Re: [tied] Re: Japanese as a creole language?

From: Brian M. Scott
Message: 20518
Date: 2003-03-29

At 4:21:56 AM on Saturday, March 29, 2003, tgpedersen wrote:

>> > In the books I read, the hallmark of a creole is the loss
>> > of grammatical categories. Check up on Afrikaans.

>> Traditionally a creole arises from a pidgin when it
>> becomes a birth tongue. This rules out English, French,
>> and Afrikaans.

> Because they are not birth tongues?

Obviously they are. No, it rules out these three languages
because they were never pidgins.

> Please don't use such fuzzy definitions.

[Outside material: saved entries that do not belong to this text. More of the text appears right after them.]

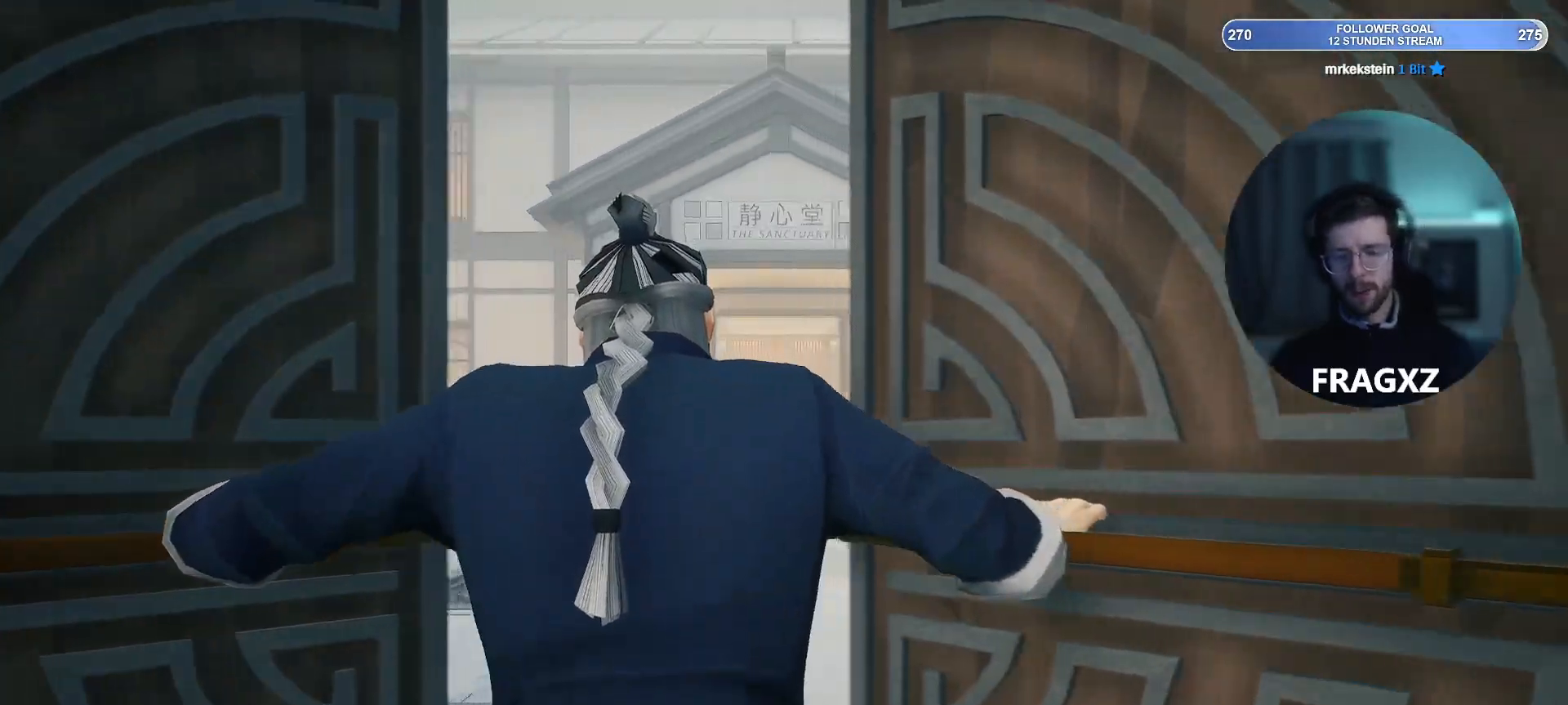
{"keys": ["w"], "mouse": [], "events": []}
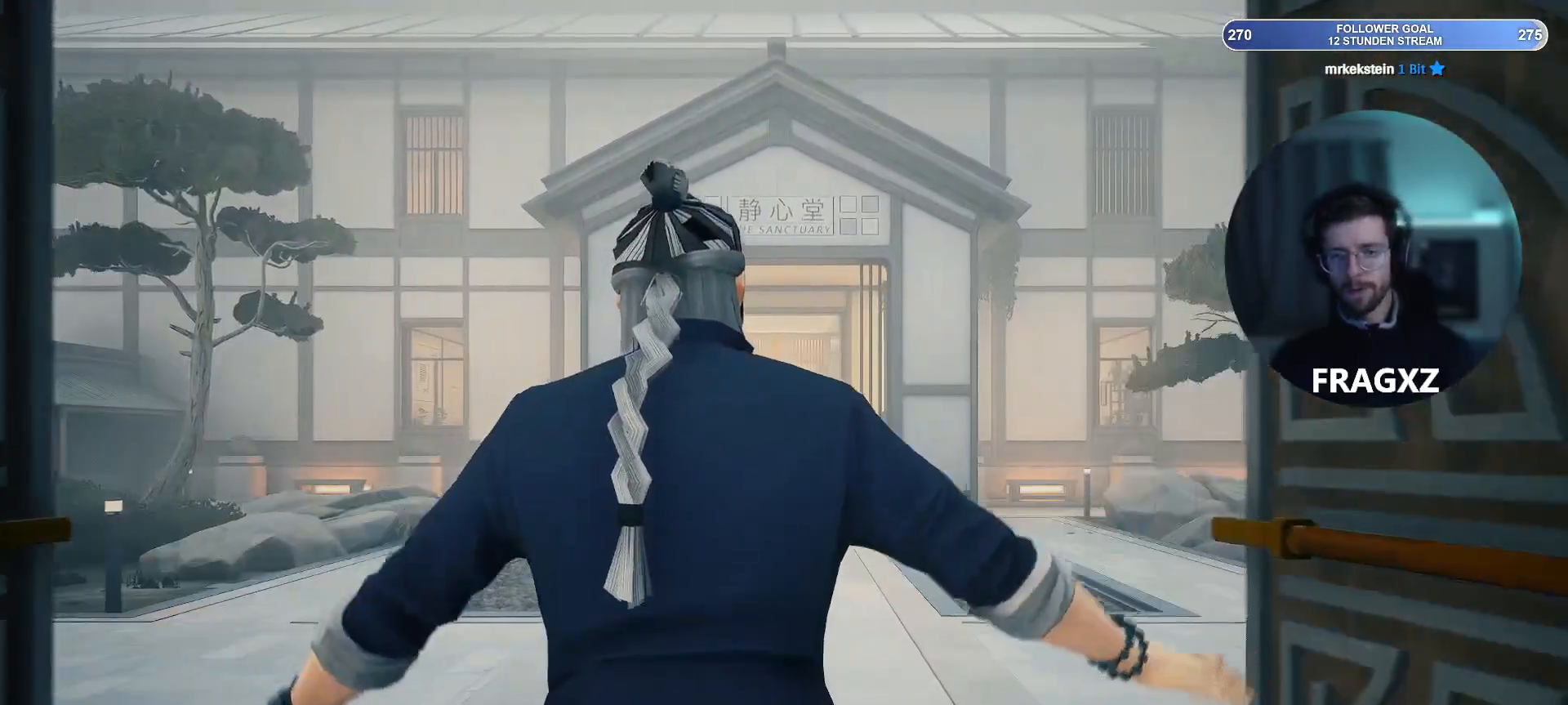
{"keys": ["shift", "w"], "mouse": [], "events": [[367, "shift", "down"]]}
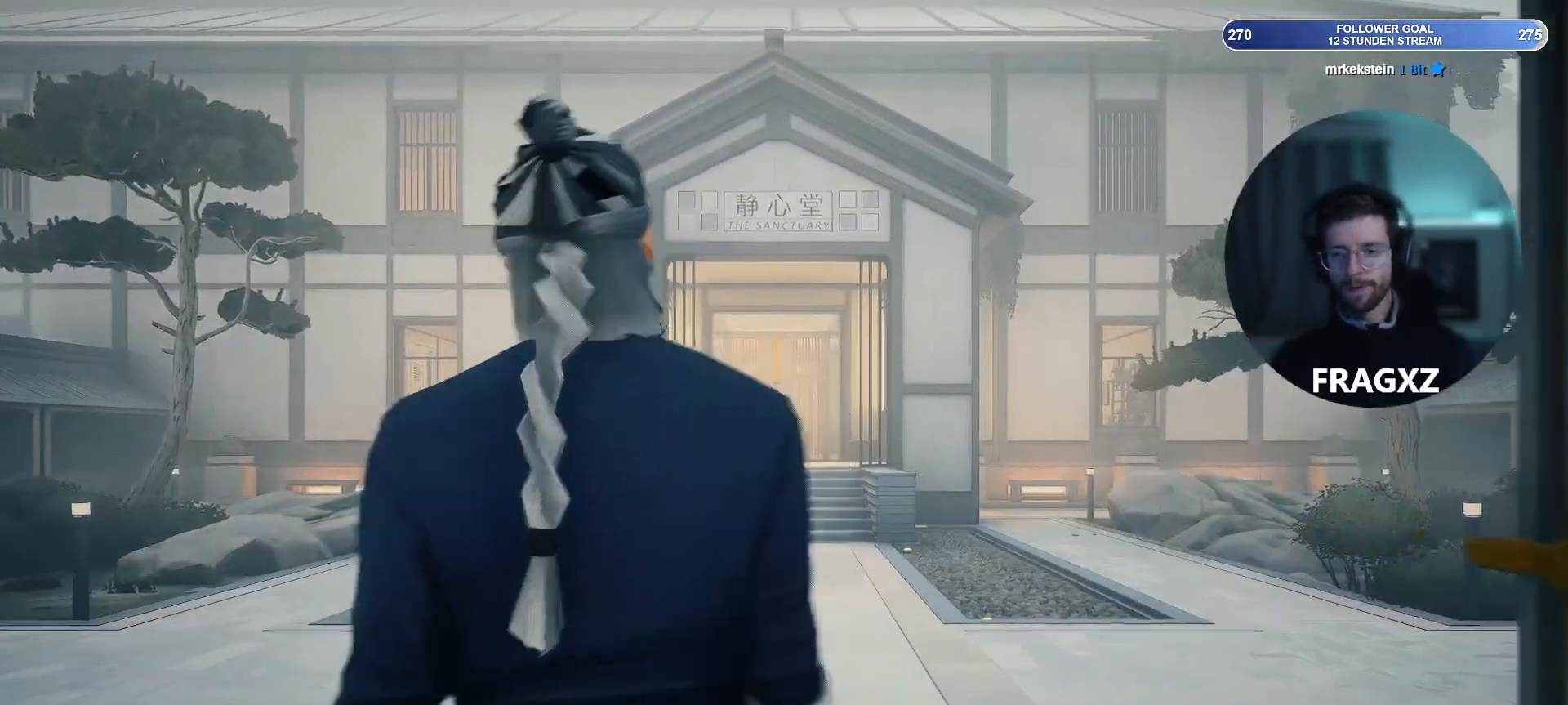
{"keys": ["shift", "w"], "mouse": [], "events": []}
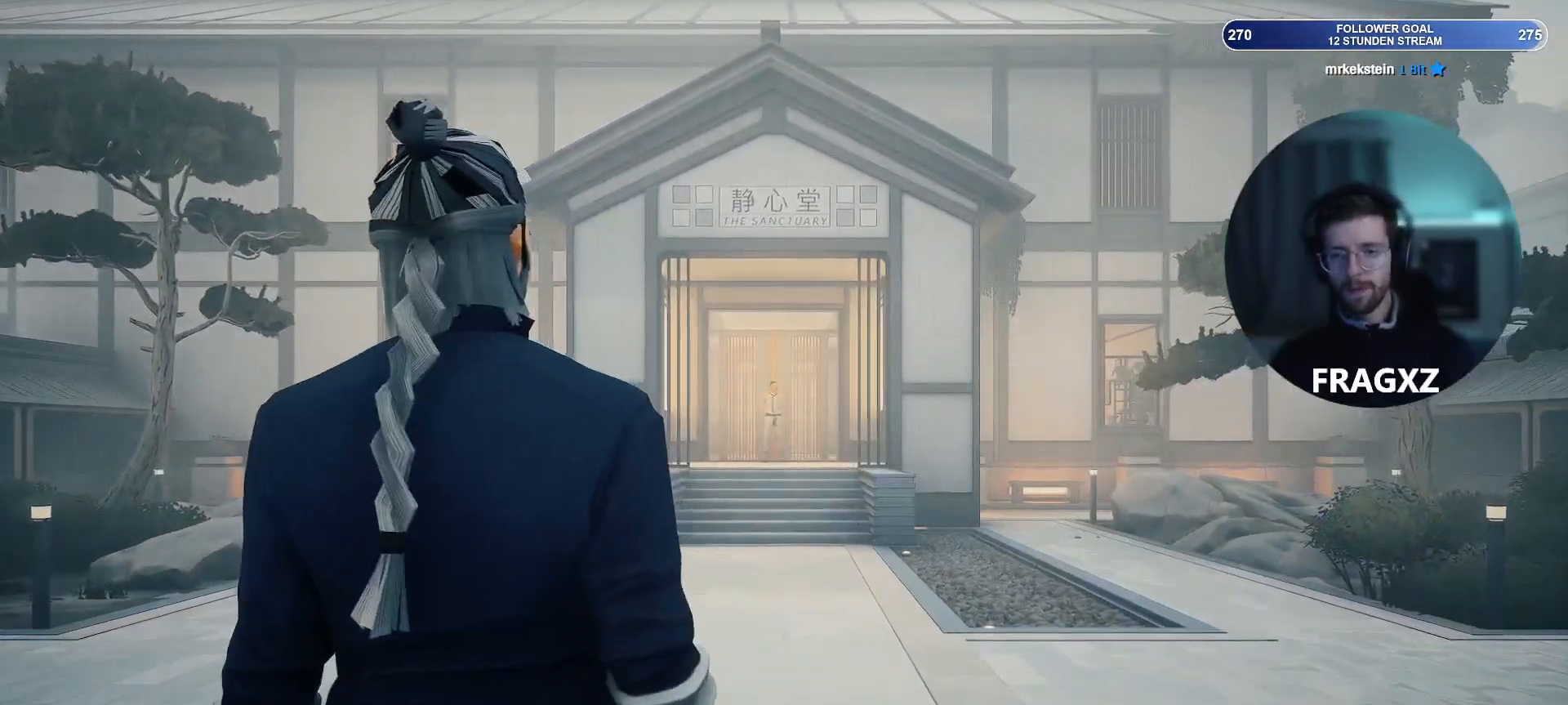
{"keys": ["shift", "w"], "mouse": [], "events": []}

It isn't fuzzy. Do you need a paraphrase again? Try
'native tongue', 'first language', or 'L1'.

>> Some writers have attempted to extend the term to cover
>> all languages with features similar to those generalized
>> from creoles; this, in my opinion, robs the term of its
>> primary and most useful meaning.

> Which is?

The original definition, which I already gave above.

>> For those of us who retain the traditional meaning,
>> 'creole' describes the genesis of the language, not its
>> structure.

> The genesis of Modern English (sociological circumstances
> etc) is similar to that of other creoles. It is a
> partially Norman French relexified, Anglo-Saxon and Old
> Norse based creole, its genesis probably mediated by Hanse
> wool traders in the North of England.

You're wrong. Most tellingly, there is no break in
transmission of the language and therefore no pidgin stage.

Read Thomason & Kaufman, Section 9.8.